(Beginning of INPUT MATERIAL)
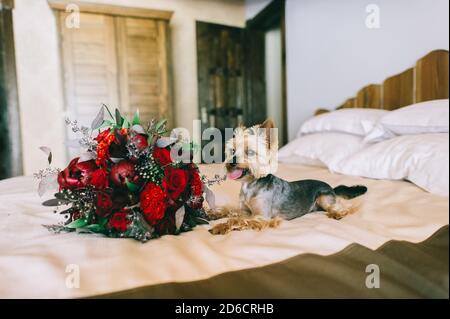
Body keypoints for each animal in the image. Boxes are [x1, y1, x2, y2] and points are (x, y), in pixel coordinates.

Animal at [209, 119, 368, 235]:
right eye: (232, 151)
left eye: (250, 152)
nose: (231, 162)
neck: (250, 184)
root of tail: (331, 187)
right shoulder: (244, 210)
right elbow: (231, 210)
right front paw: (214, 214)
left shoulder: (261, 217)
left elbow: (238, 221)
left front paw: (220, 227)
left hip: (323, 198)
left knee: (340, 207)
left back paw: (337, 213)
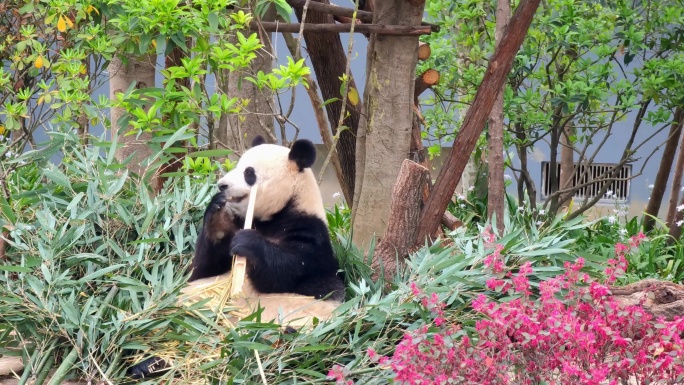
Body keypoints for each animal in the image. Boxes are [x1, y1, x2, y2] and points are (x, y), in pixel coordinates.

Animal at [127, 135, 344, 378]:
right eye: (237, 165)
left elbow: (286, 273)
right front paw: (217, 210)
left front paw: (248, 243)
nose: (222, 185)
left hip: (297, 321)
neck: (278, 214)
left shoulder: (311, 237)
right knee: (169, 322)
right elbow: (202, 267)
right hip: (188, 309)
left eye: (249, 173)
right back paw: (146, 363)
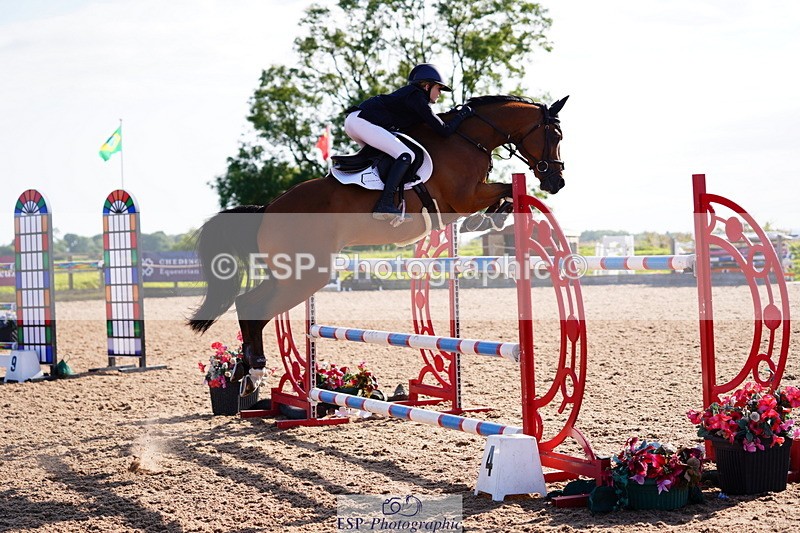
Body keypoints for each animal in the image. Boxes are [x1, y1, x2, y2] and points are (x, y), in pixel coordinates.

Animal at [188, 94, 569, 381]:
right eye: (555, 136)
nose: (557, 183)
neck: (465, 138)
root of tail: (269, 208)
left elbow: (500, 196)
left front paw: (490, 216)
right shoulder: (464, 197)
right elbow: (503, 187)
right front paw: (494, 212)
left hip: (292, 271)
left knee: (247, 303)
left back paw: (248, 368)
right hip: (305, 274)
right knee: (254, 305)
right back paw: (254, 366)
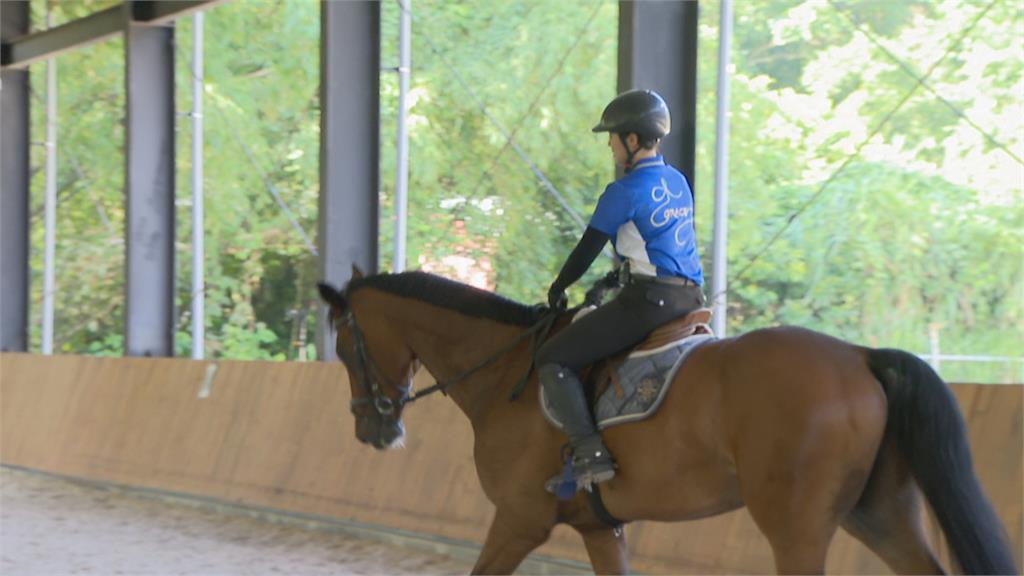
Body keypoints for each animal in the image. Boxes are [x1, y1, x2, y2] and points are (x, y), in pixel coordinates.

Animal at [317, 266, 1015, 569]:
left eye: (345, 346)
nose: (373, 429)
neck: (505, 371)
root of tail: (860, 356)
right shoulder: (599, 529)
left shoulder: (517, 522)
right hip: (879, 514)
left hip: (797, 529)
(End of INPUT MATERIAL)
= WORK ORDER =
From the listing above, pick out each line where the word "root" appears.

= TASK OUTPUT =
root of tail: (331, 187)
root of tail: (269, 208)
root of tail: (860, 356)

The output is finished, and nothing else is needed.